The electrodes 20 are sequentially connected to voltage lines n0 to n7, as shown in FIG. 2. In particular, every eighth electrode is connected to the same voltage line, so that the electrodes commonly connected to each of the voltage lines n0 to n7 constitute a group, thereby obtaining eight electrode groups N0 to N7.

A control voltage is applied from a control voltage circuit section 30 (FIG. 3) to the electrodes 20. In this control voltage circuit section 30, a reference oscillator 31 generates an oscillation signal, which determines the scanning rate of the electrodes 20. The reference oscillator 31 is connected to a modulo 8 counter 32. Outputs A0, A1 and A2 of the modulo 8 counter 32 are coupled to a voltage control code generator 33. The code generator 33 generates voltage control codes VC00 to VC03, VC10 to VC13, VC20 to VC23, VC30 to VC33, VC40 to VC43, VC50 to VC53, VC60 to VC63 and VC70 to VC73 in accordance with output values of the counter 32. The output terminals of the voltage-control-code generating circuit 33 are connected to a control voltage-generating circuit 34. The voltage-control-code generating circuit 33 is arranged as shown in FIG. 4. In particular, the input terminals of a decoder 35 are connected to the counter 32, and the output terminals thereof are connected to a first stage, i.e., code generator 36(7) of code generators 36(0) to 36(7), which are connected to each other in series. Each of the code generators 36(0) to 36(7) comprises a diode matrix circuit (ROM) and stores codes corresponding to addresses. Each code generators 36(0) to 36(7) generates a voltage code in accordance with addresses specified by the counter 32.

The control voltage-generating circuit 34, shown in FIG. 5, comprises voltage generators 37(0) to 37(7), which respectively generate voltages En0 to En7 corresponding to the codes generated from the voltage-control-code generating circuit 33. The voltage generator 37(0) comprises transistors Q0 to Q3 whose bases are respectively connected to bit lines of the voltage control codes (VC00 to VC03) through resistors R1 to R8 and are grounded through the resistors R5 to R8 and resistors R9 to R12, respectively connected to the collectors of the transistors Q0 to Q3. When the resistor R10 has a resistance r, each of the resistances of the resistors R9 and R11 is set to be 3 r, and the resistance of the resistor R12 is set to be 9 r. Other voltage generators 37(1) to 37(7) have the same arrangement as the circuit 37(0). The following table shows the relationship between the voltage control codes (e.g., VC00 to VC03) and the output voltages (En0):

                TABLE                                                       

     ______________________________________                                    

     Voltage Control Code     Output Voltage                                   

     Mode  VC00     VC01    VC02    VC03  En0                                  

     ______________________________________                                    

     M0    1        0       0       0     0                                    

     M1    0        1       0       0     E/4                                  

     M2    0        0       1       0     E/2                                  

     M3    0        0       0       1     3E/4                                 

     M4    0        0       0       0     E                                    

     ______________________________________                                    

There are five modes M0 to M4 for supplying to the control voltage-generating circuit 34 four-bit data, each consisting of the voltage control codes VC00 to VC03. In the respective modes, output voltages En0 are set to be 0, E/4, E/2, 3E/4 and E. The above description can also be applied to other voltage control codes.

- **Given request 1**
Quote the passage on the electrode control circuit from "The electrodes 20 are" up to and including "groups N0 to N7.".

- **Records to process**
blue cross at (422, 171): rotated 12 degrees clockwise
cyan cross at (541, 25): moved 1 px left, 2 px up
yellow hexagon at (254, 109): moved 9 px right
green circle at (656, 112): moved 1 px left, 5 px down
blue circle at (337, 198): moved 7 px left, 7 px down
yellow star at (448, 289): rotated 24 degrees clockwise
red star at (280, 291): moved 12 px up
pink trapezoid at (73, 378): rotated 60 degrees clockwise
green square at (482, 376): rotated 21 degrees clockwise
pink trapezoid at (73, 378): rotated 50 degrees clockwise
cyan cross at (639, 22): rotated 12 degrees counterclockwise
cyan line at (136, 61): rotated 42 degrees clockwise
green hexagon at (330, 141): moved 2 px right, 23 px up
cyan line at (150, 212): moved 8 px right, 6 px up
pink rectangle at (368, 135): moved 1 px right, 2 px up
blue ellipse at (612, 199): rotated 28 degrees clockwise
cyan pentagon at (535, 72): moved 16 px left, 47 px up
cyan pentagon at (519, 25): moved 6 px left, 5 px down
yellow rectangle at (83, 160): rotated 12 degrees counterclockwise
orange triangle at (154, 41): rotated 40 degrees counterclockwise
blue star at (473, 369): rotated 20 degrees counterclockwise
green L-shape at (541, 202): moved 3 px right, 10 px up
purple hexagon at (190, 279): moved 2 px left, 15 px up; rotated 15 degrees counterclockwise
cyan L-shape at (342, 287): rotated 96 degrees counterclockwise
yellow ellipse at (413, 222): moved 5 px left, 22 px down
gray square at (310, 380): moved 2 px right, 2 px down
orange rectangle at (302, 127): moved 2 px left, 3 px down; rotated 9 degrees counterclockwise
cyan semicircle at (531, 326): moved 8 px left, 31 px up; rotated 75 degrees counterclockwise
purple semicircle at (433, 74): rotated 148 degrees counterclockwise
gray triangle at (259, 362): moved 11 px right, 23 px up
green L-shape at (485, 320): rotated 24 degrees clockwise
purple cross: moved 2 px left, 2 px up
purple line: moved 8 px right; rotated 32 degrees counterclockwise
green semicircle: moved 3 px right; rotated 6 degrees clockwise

- **Given request 2**
Print the entries word for word, from the first one up to and including the line containing "red star at (280, 291): moved 12 px up", and nothing more.

- **Problem solution 1**
The electrodes 20 are sequentially connected to voltage lines n0 to n7, as shown in FIG. 2. In particular, every eighth electrode is connected to the same voltage line, so that the electrodes commonly connected to each of the voltage lines n0 to n7 constitute a group, thereby obtaining eight electrode groups N0 to N7.

- **Problem solution 2**
blue cross at (422, 171): rotated 12 degrees clockwise
cyan cross at (541, 25): moved 1 px left, 2 px up
yellow hexagon at (254, 109): moved 9 px right
green circle at (656, 112): moved 1 px left, 5 px down
blue circle at (337, 198): moved 7 px left, 7 px down
yellow star at (448, 289): rotated 24 degrees clockwise
red star at (280, 291): moved 12 px up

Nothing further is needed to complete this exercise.